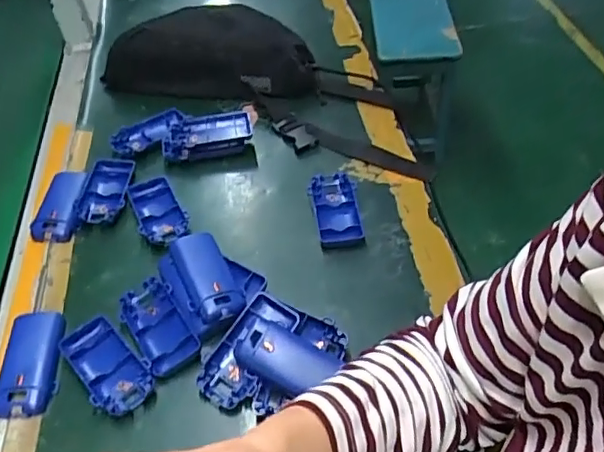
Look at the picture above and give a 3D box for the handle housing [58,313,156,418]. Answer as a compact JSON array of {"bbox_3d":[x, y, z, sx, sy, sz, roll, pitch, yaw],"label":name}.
[{"bbox_3d":[-0.163,0.119,0.471,0.047,0.014,0.093,-38,56,-26],"label":"handle housing"}]

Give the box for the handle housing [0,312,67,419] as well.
[{"bbox_3d":[-0.229,0.114,0.474,0.046,0.017,0.094,-7,48,-3],"label":"handle housing"}]

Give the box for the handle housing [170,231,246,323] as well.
[{"bbox_3d":[-0.086,0.050,0.512,0.043,0.033,0.093,-21,50,-14],"label":"handle housing"}]

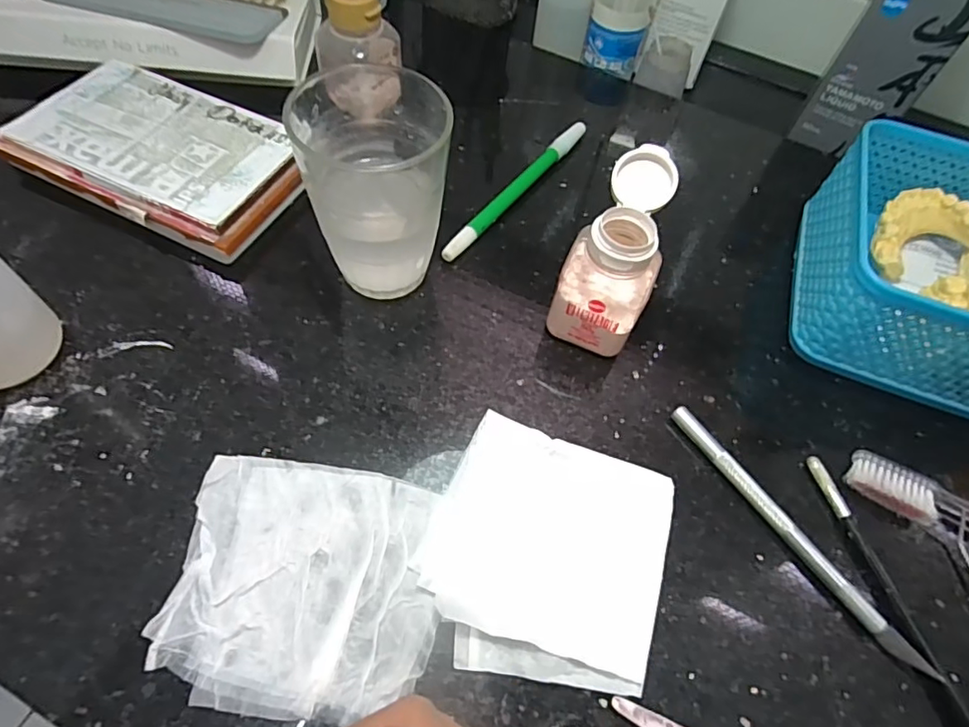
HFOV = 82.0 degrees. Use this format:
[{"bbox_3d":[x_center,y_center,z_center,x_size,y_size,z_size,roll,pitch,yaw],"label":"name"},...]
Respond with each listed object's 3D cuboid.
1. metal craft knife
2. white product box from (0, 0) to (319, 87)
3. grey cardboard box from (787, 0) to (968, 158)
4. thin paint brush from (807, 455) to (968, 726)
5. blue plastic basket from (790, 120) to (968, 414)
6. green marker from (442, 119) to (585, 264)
[{"bbox_3d":[0.132,0.073,0.241,0.010,0.009,0.137,-30,66,-20],"label":"metal craft knife"},{"bbox_3d":[-0.220,-0.229,0.360,0.222,0.022,0.095,9,59,1],"label":"white product box"},{"bbox_3d":[0.256,-0.197,0.352,0.058,0.121,0.054,33,63,14],"label":"grey cardboard box"},{"bbox_3d":[0.178,0.124,0.214,0.007,0.008,0.187,-11,61,-11],"label":"thin paint brush"},{"bbox_3d":[0.242,-0.049,0.290,0.129,0.064,0.130,20,60,7],"label":"blue plastic basket"},{"bbox_3d":[0.021,-0.107,0.337,0.010,0.010,0.144,34,63,15],"label":"green marker"}]

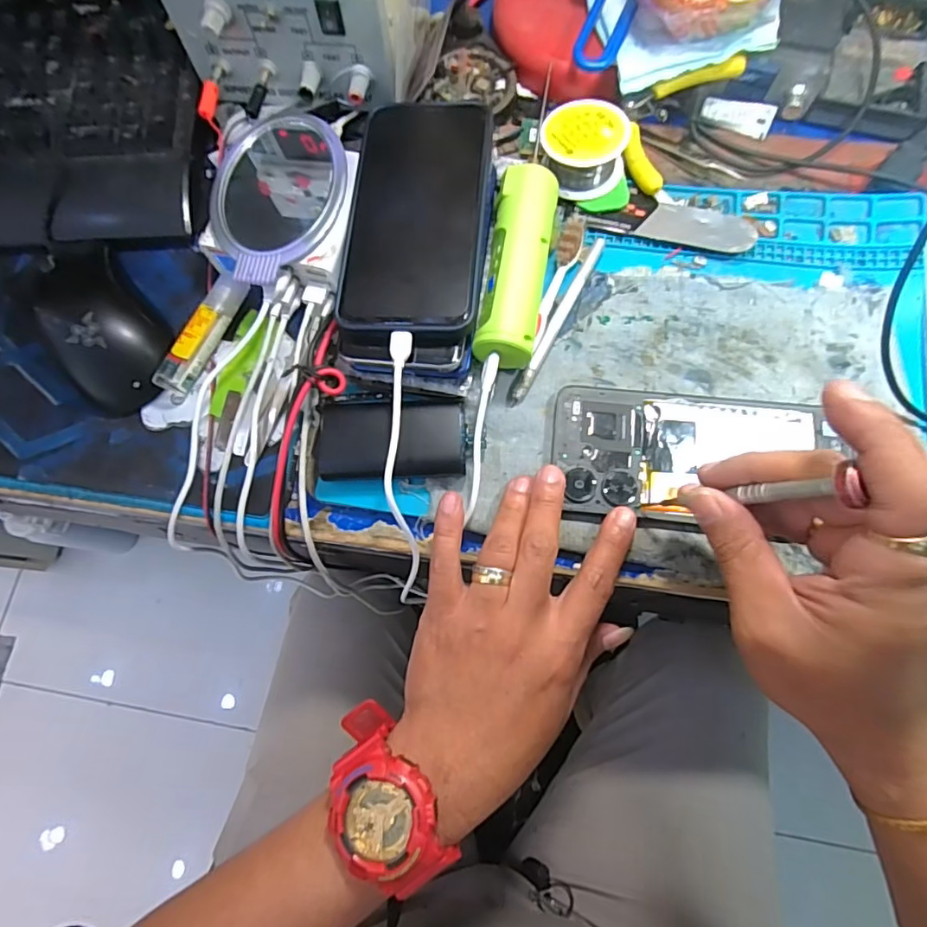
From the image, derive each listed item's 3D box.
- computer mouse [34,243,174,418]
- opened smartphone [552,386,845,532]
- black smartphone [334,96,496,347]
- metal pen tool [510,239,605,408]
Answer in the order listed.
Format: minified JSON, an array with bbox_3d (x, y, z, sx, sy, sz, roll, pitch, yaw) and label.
[{"bbox_3d":[-0.236,-0.086,0.341,0.065,0.034,0.111,-36,76,-8],"label":"computer mouse"},{"bbox_3d":[0.127,-0.002,0.311,0.147,0.015,0.078,8,82,4],"label":"opened smartphone"},{"bbox_3d":[-0.028,-0.150,0.321,0.080,0.009,0.160,3,75,7],"label":"black smartphone"},{"bbox_3d":[0.059,-0.090,0.337,0.007,0.006,0.122,27,84,6],"label":"metal pen tool"}]

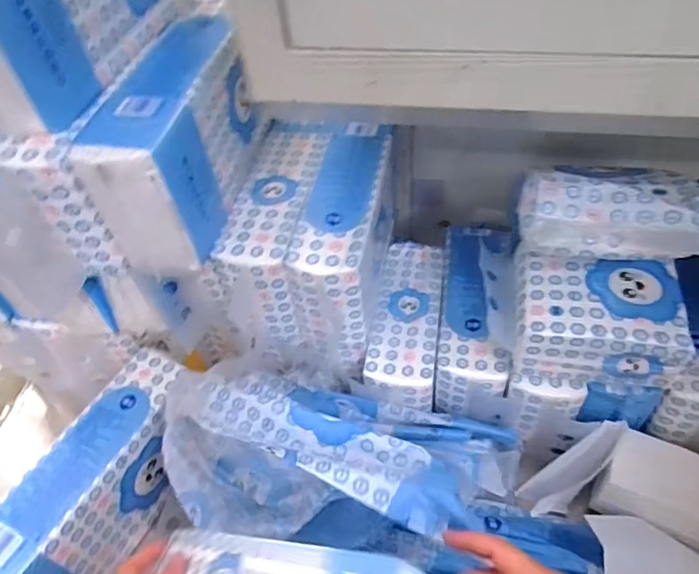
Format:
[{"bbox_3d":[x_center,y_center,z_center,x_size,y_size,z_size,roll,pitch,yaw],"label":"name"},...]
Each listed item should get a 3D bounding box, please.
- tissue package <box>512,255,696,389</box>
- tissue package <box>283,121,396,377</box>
[{"bbox_3d":[0.290,0.040,0.612,0.180,0.097,0.129,6,50,11],"label":"tissue package"},{"bbox_3d":[0.000,-0.056,0.704,0.094,0.202,0.270,8,50,12],"label":"tissue package"}]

========

Task description: This exercise calls for the records to be given again exactly, without the images.

Response to this exercise:
Look at the picture above and give a 3D box for the handle housing [58,313,156,418]. Answer as a compact JSON array of {"bbox_3d":[x, y, z, sx, sy, sz, roll, pitch, yaw],"label":name}.
[{"bbox_3d":[-0.163,0.119,0.471,0.047,0.014,0.093,-38,56,-26],"label":"handle housing"}]

Give the box for the handle housing [0,312,67,419] as well.
[{"bbox_3d":[-0.229,0.114,0.474,0.046,0.017,0.094,-7,48,-3],"label":"handle housing"}]

Give the box for the handle housing [170,231,246,323] as well.
[{"bbox_3d":[-0.086,0.050,0.512,0.043,0.033,0.093,-21,50,-14],"label":"handle housing"}]

HFOV = 82.0 degrees. Use this format:
[{"bbox_3d":[x_center,y_center,z_center,x_size,y_size,z_size,roll,pitch,yaw],"label":"name"},...]
Respond with each listed object's 3D cuboid.
1. metal craft knife
2. white product box from (0, 0) to (319, 87)
3. grey cardboard box from (787, 0) to (968, 158)
4. thin paint brush from (807, 455) to (968, 726)
5. blue plastic basket from (790, 120) to (968, 414)
6. green marker from (442, 119) to (585, 264)
[{"bbox_3d":[0.132,0.073,0.241,0.010,0.009,0.137,-30,66,-20],"label":"metal craft knife"},{"bbox_3d":[-0.220,-0.229,0.360,0.222,0.022,0.095,9,59,1],"label":"white product box"},{"bbox_3d":[0.256,-0.197,0.352,0.058,0.121,0.054,33,63,14],"label":"grey cardboard box"},{"bbox_3d":[0.178,0.124,0.214,0.007,0.008,0.187,-11,61,-11],"label":"thin paint brush"},{"bbox_3d":[0.242,-0.049,0.290,0.129,0.064,0.130,20,60,7],"label":"blue plastic basket"},{"bbox_3d":[0.021,-0.107,0.337,0.010,0.010,0.144,34,63,15],"label":"green marker"}]

From the image, derive each listed item's 3D box.
- computer mouse [34,243,174,418]
- opened smartphone [552,386,845,532]
- black smartphone [334,96,496,347]
- metal pen tool [510,239,605,408]
Answer in the order listed.
Format: minified JSON, an array with bbox_3d (x, y, z, sx, sy, sz, roll, pitch, yaw) and label.
[{"bbox_3d":[-0.236,-0.086,0.341,0.065,0.034,0.111,-36,76,-8],"label":"computer mouse"},{"bbox_3d":[0.127,-0.002,0.311,0.147,0.015,0.078,8,82,4],"label":"opened smartphone"},{"bbox_3d":[-0.028,-0.150,0.321,0.080,0.009,0.160,3,75,7],"label":"black smartphone"},{"bbox_3d":[0.059,-0.090,0.337,0.007,0.006,0.122,27,84,6],"label":"metal pen tool"}]

Format:
[{"bbox_3d":[x_center,y_center,z_center,x_size,y_size,z_size,roll,pitch,yaw],"label":"name"},...]
Each listed item should get a 3D bounding box, please.
- tissue package <box>512,255,696,389</box>
- tissue package <box>283,121,396,377</box>
[{"bbox_3d":[0.290,0.040,0.612,0.180,0.097,0.129,6,50,11],"label":"tissue package"},{"bbox_3d":[0.000,-0.056,0.704,0.094,0.202,0.270,8,50,12],"label":"tissue package"}]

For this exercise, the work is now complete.